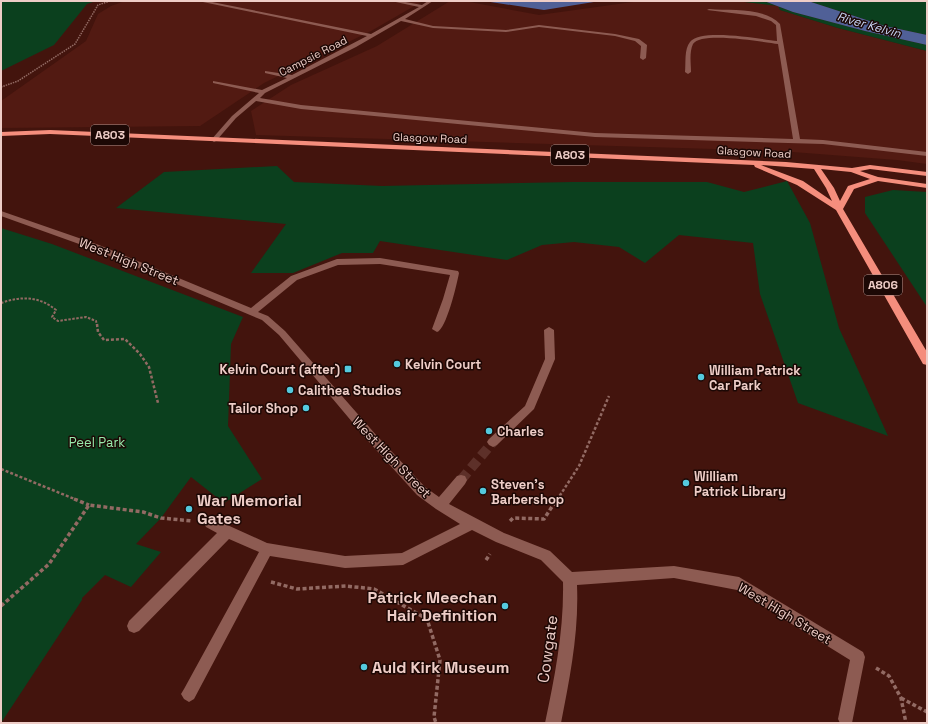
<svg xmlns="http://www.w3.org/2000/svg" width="928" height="724" font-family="'Space Grotesk',sans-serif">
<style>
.built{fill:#521a12}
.green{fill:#0b401e}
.water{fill:#506097}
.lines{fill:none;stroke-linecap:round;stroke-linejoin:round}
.minor-tunnel{stroke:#5d3029;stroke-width:10;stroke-dasharray:10 5.5;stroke-linecap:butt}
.path-far3{stroke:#926a63;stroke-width:1.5;stroke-dasharray:1.5 1;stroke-linecap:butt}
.path-far2{stroke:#926a63;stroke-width:2;stroke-dasharray:2.5 1.5;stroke-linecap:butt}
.path-far1{stroke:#926a63;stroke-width:2.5;stroke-dasharray:3 2;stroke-linecap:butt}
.path{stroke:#926a63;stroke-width:3.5;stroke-dasharray:4 2.5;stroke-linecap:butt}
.minor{fill:#8d5b52;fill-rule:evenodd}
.major{fill:#f58e7d;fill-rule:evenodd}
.poi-dot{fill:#54cade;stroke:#1c0805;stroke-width:1.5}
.labels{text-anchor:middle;stroke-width:3;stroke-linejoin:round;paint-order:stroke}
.far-street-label{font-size:11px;fill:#eecdc7;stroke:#1c0805}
.far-water-label{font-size:12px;font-style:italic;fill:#cad6f7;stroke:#1c0805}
.shield{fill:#1c0805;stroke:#af928d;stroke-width:1}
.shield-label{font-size:12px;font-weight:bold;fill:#eecdc7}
.street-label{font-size:13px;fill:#eecdc7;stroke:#1c0805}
.poi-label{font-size:13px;font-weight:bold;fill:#eecdc7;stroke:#1c0805;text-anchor:start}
.park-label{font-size:13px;fill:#97eaaa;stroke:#1c0805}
.near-poi-label{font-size:16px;font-weight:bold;fill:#eecdc7;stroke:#1c0805;text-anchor:start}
.near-street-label{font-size:16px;fill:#eecdc7;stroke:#1c0805}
</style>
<rect width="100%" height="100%" fill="#43140d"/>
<g class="built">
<path d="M125,1H423L371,31L264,83L200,126L1,128V101L86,41L98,14L111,6Z"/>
<path d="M450,1H464L539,15L640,1H736L779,6L780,10L838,28L927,51V164L897,160L780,151L256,135L251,111L291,85L377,46Z"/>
</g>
<g class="green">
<path d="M1,1H96L87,4L54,45L1,71Z"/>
<path d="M736,1H764L793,12L865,31L927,45V51L838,28L780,10L778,6Z"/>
<path d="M808,1H927V35L885,26Z"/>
<path d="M277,166L294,182L382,186L572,182H707L744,192L787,181L810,223L839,328L888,436L798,403L760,294L753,243L679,235L645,263L619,247L574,242L542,245L507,260L380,241L373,253H342L293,273H251L286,224L116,208L164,172Z"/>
<path d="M893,190L927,192V307L865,213V197Z"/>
<path d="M1,228L52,244L243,317L231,344L228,426L262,479L224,503L191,477L161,518L136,544L161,552L131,587L105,575L82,598V600L1,723Z"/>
</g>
<g class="water">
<path d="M484,1H600L544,10Z"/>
<path d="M764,1H808L885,26L927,35V45L865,31L793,12Z"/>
</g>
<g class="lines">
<path class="minor-tunnel" d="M461,480L493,442"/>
<path class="path-far3" d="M1,87L18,81L75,44L98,5L110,1"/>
<path class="path-far2" d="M1,303C21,296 39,296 56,310L52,317L58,321L86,317L96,321L97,325"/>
<g class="path-far1">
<path d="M97,324L98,332L104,340L125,339L140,354L149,367L158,403"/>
<path d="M1,469L77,500"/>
<path d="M557,500L579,466L609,396"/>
</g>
<g class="path">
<path d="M74,499L89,505"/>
<path d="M510,521L513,518L544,519L557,499"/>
<path d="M486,560L490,554"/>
<path d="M271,582L297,589L346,586L374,589L427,619L440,660L434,717L436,723"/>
<path d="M1,606L49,564L89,505L143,512L161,518L192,521"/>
<path d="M876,668L889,676L901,698L906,723"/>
<path d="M901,698L927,712"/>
</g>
<g class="minor">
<path d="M198,1H207L371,34L419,7L391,1H400L422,5L428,1H433L405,19L433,26L506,30L539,25L615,34L639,39L647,45L646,58L643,60L640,58L641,46L635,41L615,36L539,27L506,32L433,28L401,21L356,47L265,93L260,98L301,105L595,133L793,139L778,44C763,42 701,31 693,44C689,52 691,64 691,72L688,74L685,72C686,63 684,49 690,42C700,28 761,39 777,41L776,25L771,21L756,16L707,10L709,9C731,11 764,7 780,24L800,139L823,140L927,152V156L823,144L595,137L301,109L256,101L236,118L216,141L214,142L211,140L232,116L259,93L213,83V81L262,90L287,78L265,73V71L292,75L367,36Z"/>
<path d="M1,211L99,245L251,308L291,276L337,259L380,258L458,271L459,273C457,284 446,330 437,332L432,329L443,299L450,275L380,264L338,265L297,280L258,312L268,316L285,331L377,436L425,487L439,497L457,476L461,475L465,476L467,480L465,484L449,504L504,533L550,551L572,572L674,566L739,577L863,652L865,657L852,723H840L838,719L850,660L737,590L674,578L577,585C579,632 570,677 561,723H545C555,676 564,630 563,582L541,560L496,542L472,530L403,565L345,568L270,556L194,699L189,702L184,699L181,694L184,689L259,552L229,539L139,631L134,633L129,631L127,626L129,621L217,533L206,527L204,523L206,519L210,517L214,519L267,543L345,556L402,553L460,524L436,509L417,495L369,442L279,335L262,320L93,249L1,216Z"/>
<path d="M549,327L554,330L555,359L534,409L497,445L493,447L489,445L487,442L489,439L525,406L545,359L544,330Z"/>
</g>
<path class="major" d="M50,130L786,162L852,168L870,165L927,172V176L870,169L860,171L878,177L927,184V188L878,181L854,189L843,209L927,352V365L923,364L836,210L797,185L755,167L754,165L50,134L1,136V132ZM761,165L814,169L826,188L832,201L803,181ZM821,169L851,172L870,179L848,186L840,201L834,188Z"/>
</g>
<g class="poi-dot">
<circle cx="397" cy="364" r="4"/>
<rect x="344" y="365" width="8" height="8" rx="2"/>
<circle cx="701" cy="377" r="4"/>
<circle cx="290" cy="390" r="4"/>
<circle cx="306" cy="408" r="4"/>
<circle cx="489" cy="431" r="4"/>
<circle cx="686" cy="483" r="4"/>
<circle cx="483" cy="491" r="4"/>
<circle cx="189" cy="509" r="4"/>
<circle cx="505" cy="606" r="4"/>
<circle cx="364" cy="667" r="4"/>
</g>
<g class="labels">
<g class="far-street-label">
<text transform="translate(313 56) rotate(-27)" y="4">Campsie Road</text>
<text transform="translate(430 138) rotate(2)" y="4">Glasgow Road</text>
<text transform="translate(754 152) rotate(3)" y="4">Glasgow Road</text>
</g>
<g class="far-water-label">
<text transform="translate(869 25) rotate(16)" y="4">River Kelvin</text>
</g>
<g class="shield">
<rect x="91" y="125" width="38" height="20" rx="3"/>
<rect x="551" y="145" width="38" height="20" rx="3"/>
<rect x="864" y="275" width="38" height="20" rx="3"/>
</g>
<g class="shield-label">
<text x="110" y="139">A803</text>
<text x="570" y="159">A803</text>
<text x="883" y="289">A806</text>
</g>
<g class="street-label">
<text transform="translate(129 261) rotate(22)" y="5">West High Street</text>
<text transform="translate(392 457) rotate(46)" y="5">West High Street</text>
<text transform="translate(785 613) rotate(31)" y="5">West High Street</text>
</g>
<g class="poi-label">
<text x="405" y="369">Kelvin Court</text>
<text x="340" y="374" text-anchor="end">Kelvin Court (after)</text>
<text x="709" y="375">William Patrick<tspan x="709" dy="15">Car Park</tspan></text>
<text x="298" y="395">Calithea Studios</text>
<text x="298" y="413" text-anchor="end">Tailor Shop</text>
<text x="497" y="436">Charles</text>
<text x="694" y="481">William<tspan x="694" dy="15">Patrick Library</tspan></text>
<text x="491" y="489">Steven's<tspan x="491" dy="15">Barbershop</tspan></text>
</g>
<g class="park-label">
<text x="97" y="447">Peel Park</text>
</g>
<g class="near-poi-label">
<text x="197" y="506">War Memorial<tspan x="197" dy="18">Gates</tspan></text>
<text x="497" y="603" text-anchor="end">Patrick Meechan<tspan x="497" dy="18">Hair Definition</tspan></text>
<text x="372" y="673">Auld Kirk Museum</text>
</g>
<g class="near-street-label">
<text transform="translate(547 649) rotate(-82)" y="6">Cowgate</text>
</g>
</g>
<rect width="928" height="724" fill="none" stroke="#eecdc7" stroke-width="4"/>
</svg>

==*==

Scan the listing above for the word "dasharray" and copy every line that holds it.

.minor-tunnel{stroke:#5d3029;stroke-width:10;stroke-dasharray:10 5.5;stroke-linecap:butt}
.path-far3{stroke:#926a63;stroke-width:1.5;stroke-dasharray:1.5 1;stroke-linecap:butt}
.path-far2{stroke:#926a63;stroke-width:2;stroke-dasharray:2.5 1.5;stroke-linecap:butt}
.path-far1{stroke:#926a63;stroke-width:2.5;stroke-dasharray:3 2;stroke-linecap:butt}
.path{stroke:#926a63;stroke-width:3.5;stroke-dasharray:4 2.5;stroke-linecap:butt}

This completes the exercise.